'Trash' found deep inside a Mexican cave turns out to be 500-year-old artifacts from a little-known culture
https://www.yahoo.com/news/trash-found-deep-inside-mexican-130000012.html
While investigating a cave high in the mountains of Mexico, a spelunker thought she had found a pile of trash from a modern-day litterbug. But upon closer inspection, she discovered that the "trash" was actually a cache of artifacts that may have been used in fertility rituals more than 500 years ago.

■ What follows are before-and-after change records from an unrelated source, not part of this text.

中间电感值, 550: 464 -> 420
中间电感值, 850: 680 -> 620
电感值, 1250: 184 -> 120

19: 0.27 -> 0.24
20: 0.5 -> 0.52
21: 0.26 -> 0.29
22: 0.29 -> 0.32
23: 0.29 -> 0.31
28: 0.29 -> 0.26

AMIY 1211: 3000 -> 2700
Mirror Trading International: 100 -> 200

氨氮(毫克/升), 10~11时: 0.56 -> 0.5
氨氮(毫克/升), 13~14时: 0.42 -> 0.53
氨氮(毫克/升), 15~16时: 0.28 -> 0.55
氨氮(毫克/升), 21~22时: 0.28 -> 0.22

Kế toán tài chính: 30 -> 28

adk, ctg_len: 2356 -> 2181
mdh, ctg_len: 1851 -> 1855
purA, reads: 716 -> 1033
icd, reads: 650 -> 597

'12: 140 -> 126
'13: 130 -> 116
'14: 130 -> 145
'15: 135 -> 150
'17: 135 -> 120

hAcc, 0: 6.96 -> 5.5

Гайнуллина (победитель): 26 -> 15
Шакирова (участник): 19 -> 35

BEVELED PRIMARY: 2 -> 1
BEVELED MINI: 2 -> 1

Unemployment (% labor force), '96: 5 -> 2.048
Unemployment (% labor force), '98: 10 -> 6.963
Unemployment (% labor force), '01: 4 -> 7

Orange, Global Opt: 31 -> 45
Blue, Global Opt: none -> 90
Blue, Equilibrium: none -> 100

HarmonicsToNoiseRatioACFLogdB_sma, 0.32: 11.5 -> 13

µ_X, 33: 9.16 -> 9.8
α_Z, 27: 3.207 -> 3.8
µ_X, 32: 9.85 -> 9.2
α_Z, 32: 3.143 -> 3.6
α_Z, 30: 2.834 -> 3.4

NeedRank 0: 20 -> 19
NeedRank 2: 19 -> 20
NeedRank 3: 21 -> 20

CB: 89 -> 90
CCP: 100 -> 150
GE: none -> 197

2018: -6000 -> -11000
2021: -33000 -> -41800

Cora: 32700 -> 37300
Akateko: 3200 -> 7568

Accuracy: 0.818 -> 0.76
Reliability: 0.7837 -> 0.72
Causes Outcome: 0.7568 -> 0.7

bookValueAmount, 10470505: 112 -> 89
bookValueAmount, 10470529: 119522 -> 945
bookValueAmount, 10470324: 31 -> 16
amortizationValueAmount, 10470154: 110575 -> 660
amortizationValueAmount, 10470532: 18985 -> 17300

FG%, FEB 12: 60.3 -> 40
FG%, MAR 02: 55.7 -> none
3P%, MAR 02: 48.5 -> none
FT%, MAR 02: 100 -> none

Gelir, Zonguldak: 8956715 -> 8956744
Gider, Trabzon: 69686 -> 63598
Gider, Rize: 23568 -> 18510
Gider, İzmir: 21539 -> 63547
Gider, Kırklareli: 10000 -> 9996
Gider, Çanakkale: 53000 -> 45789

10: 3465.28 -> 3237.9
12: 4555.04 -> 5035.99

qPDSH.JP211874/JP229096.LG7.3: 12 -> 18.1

"I looked in, and it seemed like the cave continued. You had to hold your breath and dive a little to get through," speleologist Katiya Pavlova said in a translated statement. "That's when we discovered the two rings around the stalagmites."
The cave, called Tlayócoc, is in the Mexican state of Guerrero and about 7,800 feet (2,380 meters) above sea level. Meaning "Cave of Badgers" in the Indigenous Nahuatl language, Tlayócoc is known locally as a source of water and bat guano. In September 2023, Pavlova and local guide Adrián Beltrán Dimas ventured into the cave possibly the first time anyone has entered it in about five centuries.
Roughly 500 feet (150 m) into the cave, the ceiling dipped down. The pair of explorers had to navigate the flooded cave with a gap of just 6 inches (15 centimeters) between the water and the cave ceiling. "Adrián was scared, but the water was deep enough, and I went through first to show him it wasn't that difficult," Pavlova said.